:: EXTRACT TO READ
Student success is at the forefront of each candidate's campaign in the race to become Stanislaus County's new Superintendent of Schools, and the three education veterans vying for the title shared their visions for making that success a reality Tuesday night at a candidate forum held in Modesto.
Gratton School District Superintendent Shannon Sanford, Waterford Unified School District Superintendent Don Davis and Stanislaus County Office of Education Assistant Superintendent Scott Kuykendall have their hats in the ring to replace County Superintendent Tom Changnon, who announced in January that he would not be seeking reelection.
All three candidates argued why they believe they are best fit for the job on April 17, and while all are experienced, the types of schools and students they have overseen throughout their careers make them quite different.
::::
» PROBLEM TO WORK ON
Quote the article about the Stanislaus County superintendent race word for word, starting at "Student success is" and ending at "be seeking reelection.". The records that come next are separate material and have no connection to the article about the Stanislaus County superintendent race.
:: SUPPLIED MATERIAL
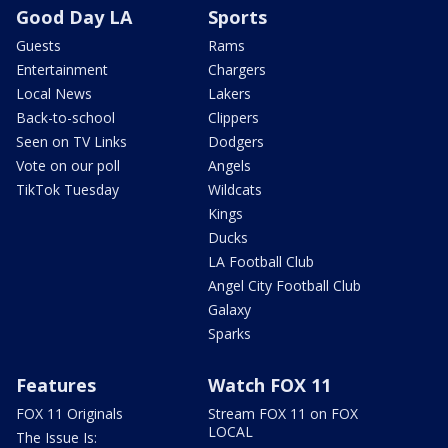
Good Day LA
Sports
Guests
Rams
Entertainment
Chargers
Local News
Lakers
Back-to-school
Clippers
Seen on TV Links
Dodgers
Vote on our poll
Angels
TikTok Tuesday
Wildcats
Kings
Ducks
LA Football Club
Angel City Football Club
Galaxy
Sparks
Features
Watch FOX 11
FOX 11 Originals
Stream FOX 11 on FOX
LOCAL
The Issue Is:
::::
» TASK SOLUTION
Student success is at the forefront of each candidate's campaign in the race to become Stanislaus County's new Superintendent of Schools, and the three education veterans vying for the title shared their visions for making that success a reality Tuesday night at a candidate forum held in Modesto.
Gratton School District Superintendent Shannon Sanford, Waterford Unified School District Superintendent Don Davis and Stanislaus County Office of Education Assistant Superintendent Scott Kuykendall have their hats in the ring to replace County Superintendent Tom Changnon, who announced in January that he would not be seeking reelection.